Clemson demonstrations show producers how to cut forage costs
CLEMSON — Bermudagrass is an excellent grass for hay production but it uses a lot of nitrogen, which can cut profits. Clemson University researchers are ready to show producers how to cut costs by growing their own nitrogen.
Two events will teach growers how to grow alfalfa with bermudagrass to increase forage quality as well as grow a supplemental feed and/or cash crop. Hosted by the Clemson Oconee and Saluda County Extension offices, the field days take place Aug. 29 at Tokeena Angus Farm in Seneca and on Aug. 31 at Yon Family Farms in Ridge Spring.
“Local farmers have established demonstration plots with alfalfa interseeded into bermudagrass hayfields at these two locations,” said John Andrae, Extension forage specialist. “We encourage everyone to come out and see these fields and the hay we are growing. We’ll have researchers who will talk about how producers can benefit from this type of operation and we’ll have producers onsite who will talk about their experiences.”
During the demonstrations, attendees will be brought to the plots where they will be able to see alfalfa planted in bermudagrass. The same information will be shared at both field days.
“We encourage people to choose the nearest site and come hear about effective ways to use alfalfa to improve bermudagrass hay fields,” Andrae said.
There is no charge to attend these on-farm demonstrations, which begin at 5 p.m. and end with a sponsored meal at 8:30 p.m. Pre-registration is requested. The Aug. 29 demonstration will be held at Tokeena Angus Farm, 3058 Pine Grove Road, Seneca 29678. To register for the Seneca demonstration, call Morris Warner at 864-638-5889. The Aug. 31 demonstration will be held at Yon Family Farms, 318 Aiken Road, Ridge Spring 29129. To register for the Ridge Spring demonstration, call Travis Mitchell at 864-445-8117.
Andrae said there are multiple advantages to growing alfalfa with bermudagrass:
- Alfalfa eliminates nitrogen fertilizer needs. Interseeding alfalfa into existing bermudagrass stands eliminates the need for external nitrogen fertilizer.
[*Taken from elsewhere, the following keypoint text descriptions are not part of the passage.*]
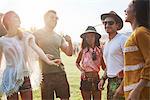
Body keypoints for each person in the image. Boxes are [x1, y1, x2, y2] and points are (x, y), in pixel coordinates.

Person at [0, 11, 59, 100]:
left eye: (17, 17)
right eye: (14, 17)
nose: (18, 19)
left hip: (24, 76)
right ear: (8, 21)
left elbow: (37, 49)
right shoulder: (2, 41)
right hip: (9, 78)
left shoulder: (25, 36)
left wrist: (48, 60)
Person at [33, 10, 73, 100]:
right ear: (44, 19)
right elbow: (31, 54)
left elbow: (69, 53)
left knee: (65, 98)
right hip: (46, 75)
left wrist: (70, 42)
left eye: (56, 18)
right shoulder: (36, 34)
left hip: (60, 73)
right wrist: (43, 56)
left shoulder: (58, 36)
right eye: (52, 17)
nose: (54, 20)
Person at [114, 0, 150, 100]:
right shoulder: (134, 35)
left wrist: (137, 89)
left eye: (128, 7)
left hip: (141, 93)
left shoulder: (141, 33)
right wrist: (121, 87)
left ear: (136, 11)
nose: (125, 10)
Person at [98, 11, 127, 100]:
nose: (107, 25)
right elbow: (109, 65)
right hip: (111, 82)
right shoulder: (106, 43)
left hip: (122, 81)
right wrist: (103, 79)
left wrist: (122, 86)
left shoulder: (123, 39)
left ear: (117, 26)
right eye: (105, 23)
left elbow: (129, 64)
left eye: (110, 23)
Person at [76, 26, 106, 100]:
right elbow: (77, 63)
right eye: (87, 37)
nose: (90, 39)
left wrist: (103, 79)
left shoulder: (100, 51)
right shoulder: (83, 51)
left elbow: (104, 67)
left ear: (95, 37)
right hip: (85, 79)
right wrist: (82, 70)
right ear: (85, 39)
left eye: (92, 36)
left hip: (96, 79)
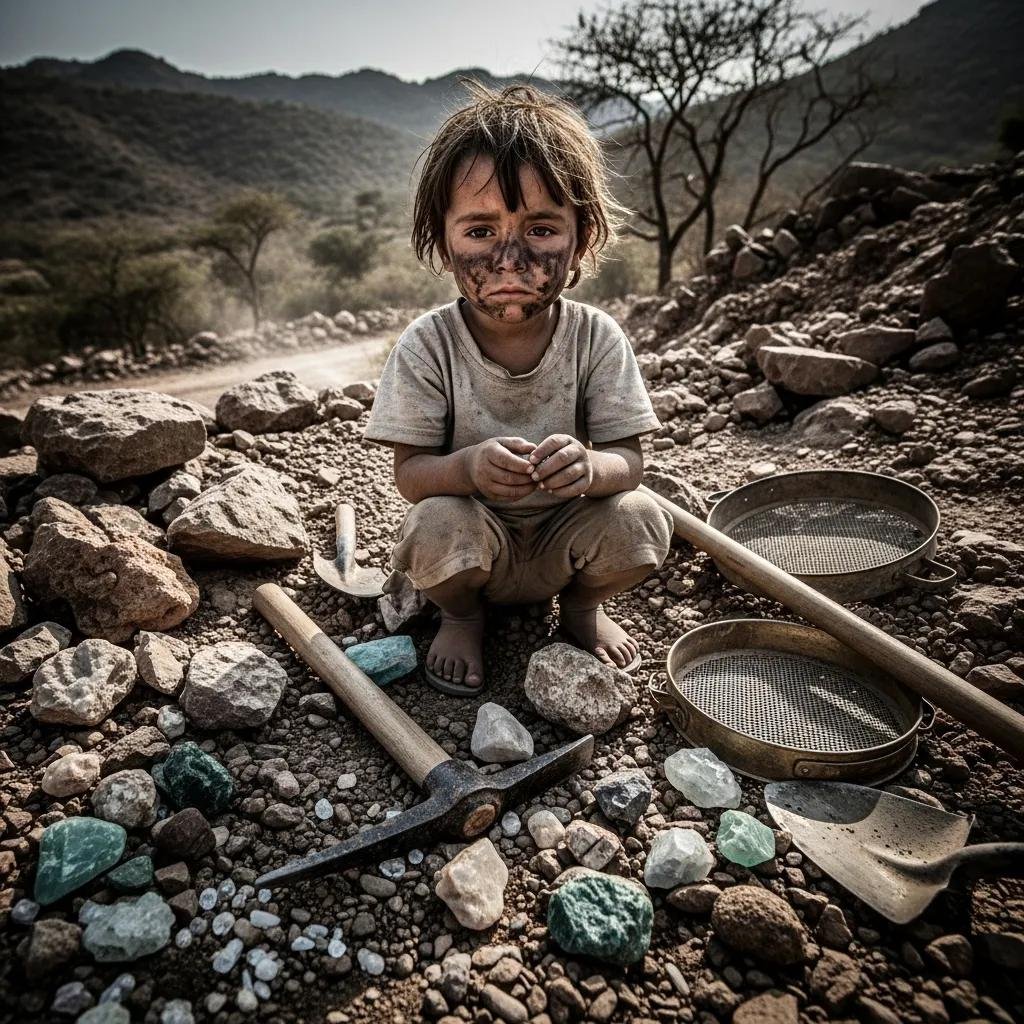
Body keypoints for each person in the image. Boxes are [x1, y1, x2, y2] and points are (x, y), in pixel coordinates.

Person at [363, 80, 674, 695]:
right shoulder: (428, 343)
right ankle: (461, 616)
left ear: (581, 236)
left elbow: (632, 462)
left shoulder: (596, 338)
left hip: (569, 539)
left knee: (642, 519)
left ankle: (583, 611)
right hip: (475, 543)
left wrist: (590, 467)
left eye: (540, 230)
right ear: (443, 243)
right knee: (431, 525)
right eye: (480, 232)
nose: (509, 258)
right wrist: (470, 469)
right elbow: (411, 476)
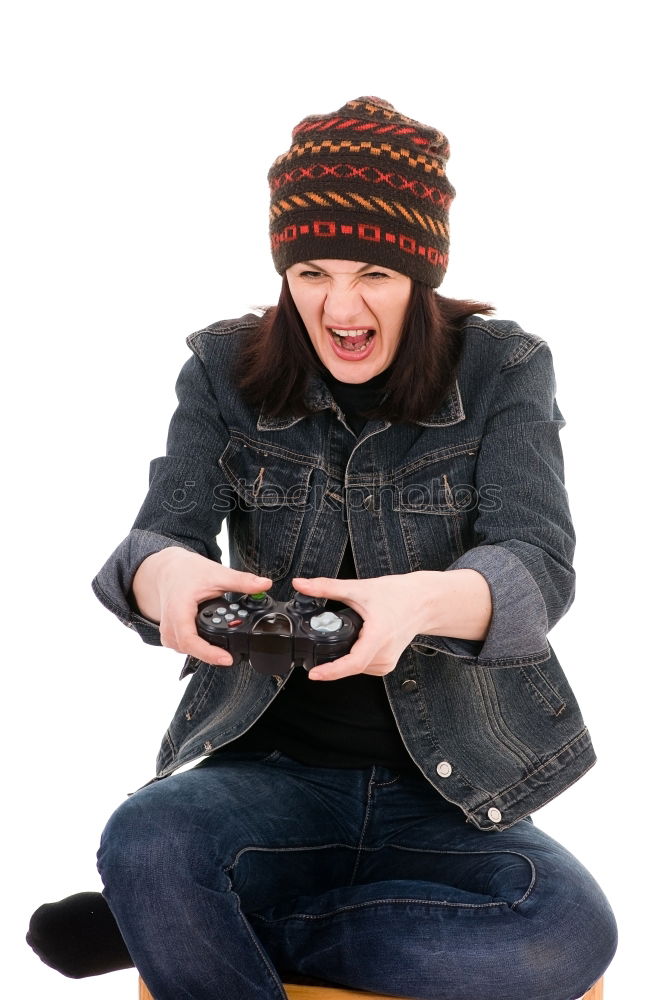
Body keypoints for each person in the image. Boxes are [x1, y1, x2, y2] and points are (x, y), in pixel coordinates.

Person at [28, 97, 617, 1000]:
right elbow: (154, 541)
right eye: (311, 271)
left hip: (451, 790)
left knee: (561, 936)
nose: (340, 306)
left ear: (421, 273)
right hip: (271, 780)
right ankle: (177, 897)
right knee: (146, 838)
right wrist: (164, 576)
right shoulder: (224, 368)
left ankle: (201, 918)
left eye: (375, 272)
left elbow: (541, 566)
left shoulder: (504, 368)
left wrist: (416, 601)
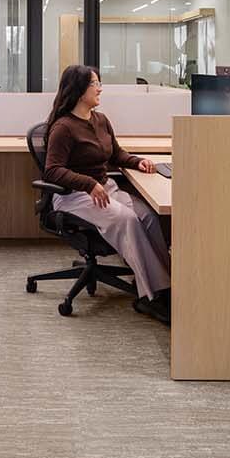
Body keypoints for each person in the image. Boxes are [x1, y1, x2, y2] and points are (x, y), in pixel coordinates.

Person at [43, 64, 172, 323]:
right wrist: (88, 184)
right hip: (74, 196)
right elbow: (52, 171)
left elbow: (115, 154)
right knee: (128, 220)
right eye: (95, 84)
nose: (100, 88)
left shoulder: (100, 120)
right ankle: (154, 296)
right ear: (80, 91)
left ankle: (168, 284)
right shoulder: (64, 127)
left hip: (105, 189)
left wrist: (136, 161)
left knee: (148, 216)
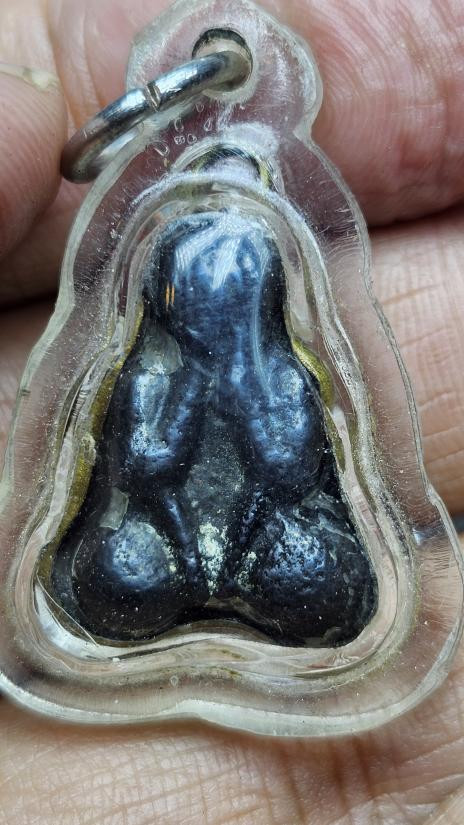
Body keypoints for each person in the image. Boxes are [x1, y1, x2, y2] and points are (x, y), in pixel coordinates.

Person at [0, 0, 463, 822]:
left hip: (267, 537)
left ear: (267, 295)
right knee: (119, 573)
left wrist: (249, 395)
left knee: (318, 577)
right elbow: (144, 468)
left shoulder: (284, 372)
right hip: (160, 540)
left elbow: (288, 468)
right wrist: (178, 427)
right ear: (162, 298)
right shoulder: (145, 374)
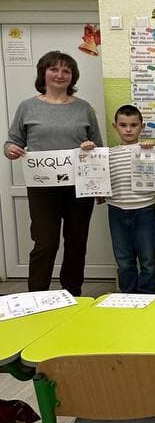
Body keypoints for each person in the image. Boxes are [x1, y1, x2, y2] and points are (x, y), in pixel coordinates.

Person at [4, 50, 102, 294]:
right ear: (43, 73)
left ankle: (72, 294)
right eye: (54, 69)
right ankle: (37, 295)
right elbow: (11, 142)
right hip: (42, 188)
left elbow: (98, 148)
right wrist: (11, 150)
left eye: (66, 70)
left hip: (80, 188)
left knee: (76, 243)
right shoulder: (27, 107)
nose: (60, 75)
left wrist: (92, 157)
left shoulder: (84, 108)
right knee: (45, 243)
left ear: (73, 77)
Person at [103, 105, 155, 294]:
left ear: (142, 127)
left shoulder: (149, 150)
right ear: (115, 126)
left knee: (148, 260)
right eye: (123, 125)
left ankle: (146, 297)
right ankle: (128, 297)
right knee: (124, 260)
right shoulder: (108, 154)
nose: (128, 129)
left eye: (134, 125)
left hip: (145, 211)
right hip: (116, 211)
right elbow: (95, 177)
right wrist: (88, 152)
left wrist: (152, 153)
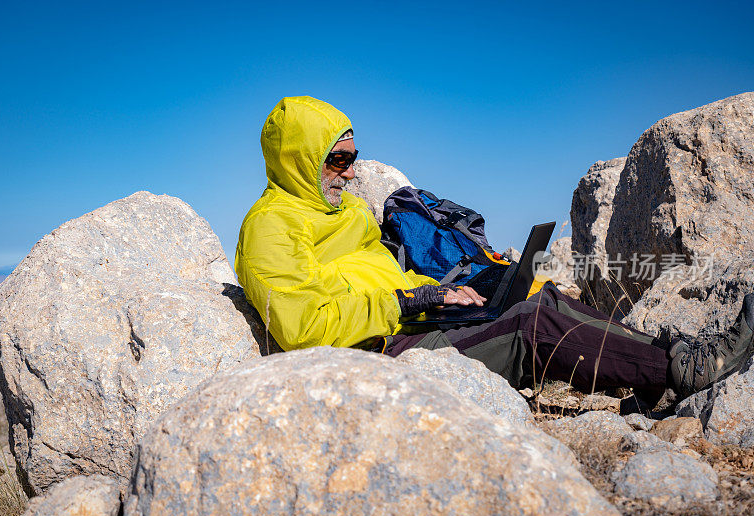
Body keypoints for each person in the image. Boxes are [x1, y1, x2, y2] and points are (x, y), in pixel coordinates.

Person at [235, 96, 754, 401]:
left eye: (354, 158)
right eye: (338, 160)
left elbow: (382, 278)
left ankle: (666, 356)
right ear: (298, 159)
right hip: (374, 357)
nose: (351, 173)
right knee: (530, 325)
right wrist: (406, 304)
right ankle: (685, 371)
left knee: (533, 295)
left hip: (409, 324)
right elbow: (301, 327)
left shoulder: (346, 212)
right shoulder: (269, 228)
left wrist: (440, 293)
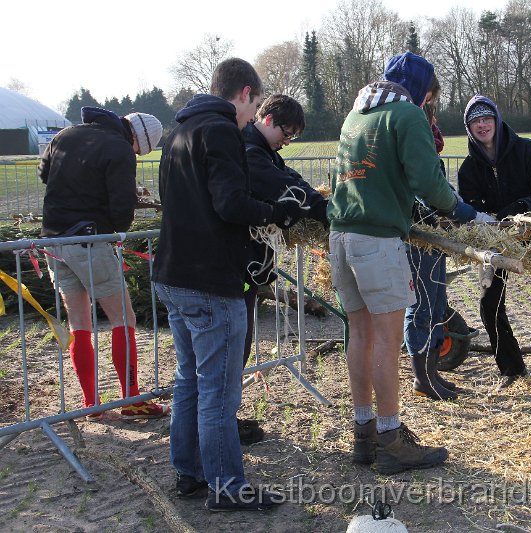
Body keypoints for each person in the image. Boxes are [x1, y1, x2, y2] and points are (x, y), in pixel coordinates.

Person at [152, 58, 304, 511]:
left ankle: (190, 472)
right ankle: (227, 485)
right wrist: (276, 212)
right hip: (209, 280)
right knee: (218, 388)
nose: (251, 113)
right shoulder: (219, 131)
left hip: (173, 273)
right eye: (254, 102)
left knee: (191, 382)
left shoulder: (178, 131)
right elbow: (230, 203)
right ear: (244, 94)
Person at [328, 51, 479, 475]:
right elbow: (427, 181)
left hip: (340, 234)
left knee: (359, 335)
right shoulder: (406, 113)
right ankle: (392, 441)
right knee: (387, 341)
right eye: (430, 95)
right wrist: (461, 210)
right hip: (377, 239)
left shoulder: (356, 114)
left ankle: (364, 434)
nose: (430, 103)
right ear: (422, 90)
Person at [39, 106, 169, 420]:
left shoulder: (67, 134)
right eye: (142, 150)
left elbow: (45, 174)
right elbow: (122, 213)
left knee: (80, 325)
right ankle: (131, 400)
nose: (136, 155)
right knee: (123, 317)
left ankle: (91, 405)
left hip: (53, 240)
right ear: (138, 140)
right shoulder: (120, 149)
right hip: (89, 240)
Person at [457, 95, 531, 389]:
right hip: (495, 241)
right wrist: (488, 218)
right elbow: (470, 206)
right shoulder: (469, 169)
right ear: (469, 128)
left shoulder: (528, 150)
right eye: (475, 121)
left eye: (486, 118)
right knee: (490, 302)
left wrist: (518, 208)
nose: (482, 125)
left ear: (496, 119)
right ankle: (511, 367)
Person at [238, 94, 328, 444]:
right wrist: (321, 211)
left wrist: (320, 202)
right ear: (269, 119)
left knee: (241, 345)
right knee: (234, 348)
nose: (287, 142)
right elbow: (282, 187)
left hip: (250, 270)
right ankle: (221, 422)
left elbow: (293, 179)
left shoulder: (266, 152)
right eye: (286, 133)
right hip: (240, 266)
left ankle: (226, 416)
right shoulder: (250, 151)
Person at [403, 103, 493, 401]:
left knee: (436, 304)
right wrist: (460, 214)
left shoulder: (430, 153)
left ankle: (432, 374)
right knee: (421, 308)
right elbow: (426, 196)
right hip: (418, 239)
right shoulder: (412, 149)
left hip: (436, 239)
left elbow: (442, 191)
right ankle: (422, 378)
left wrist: (458, 215)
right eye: (432, 120)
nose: (436, 124)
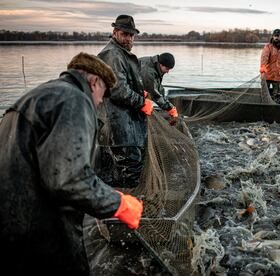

Alfalfa fixes nitrogen from the air, providing enough for itself and for transfer to existing bermudagrass.
- Alfalfa increases hay crop quality. Previous and ongoing on-farm demonstrations reveal that including alfalfa in bermudagrass hay systems increased crude protein 20 percent to 24 percent and Relative Forage Quality (RFQ) to levels of 150 to 240. For reference, bermudagrass had crude protein ranging from 10 percent to 14 percent and RFQ 80 to 120.
- Bermudagrass fields are not killed, they are only suppressed. Because alfalfa is interseeded into dormant bermudagrass, just like annual ryegrass, establishment financial risks are reduced. If the alfalfa fails, producers still have bermudagrass. If the alfalfa establishes well, the bermudagrass yields will be temporarily reduced due to alfalfa shading, but will gradually fill in the field and resume full yield potential over several years as the alfalfa naturally thins. It’s a win-win situation, both in the short and long-term.
- Alfalfa lengthens the growing season. Bermudagrass is dormant for more than 120 to 150 days in the southern region. Because alfalfa is a cool season forage it will green up, or emerge, earlier in the spring and go dormant later in the fall. This provides additional hay cuttings. It also shifts one or two forage harvests earlier in the spring when moisture is more dependable, which also decreases production risks. More early cuts translate to more rain damage risk, but also offer a wider and more dependable production window.
- Bermudagrass aids the alfalfa curing and baling process. The grass component of the forage mixture helps to “hold up” the alfalfa windrows and aid air flow and curing. Including bermudagrass also helps to hold leaves on the alfalfa during tedding, raking and baling which helps to put up higher quality feed.
- Modern southern alfalfa varieties make this feasible. Focused efforts in southern alfalfa breeding over the past 25 years have resulted in varieties with excellent disease resistance and great production characteristics for the southern region of the United States. There are now multiple varieties that produce and persist in southern production systems.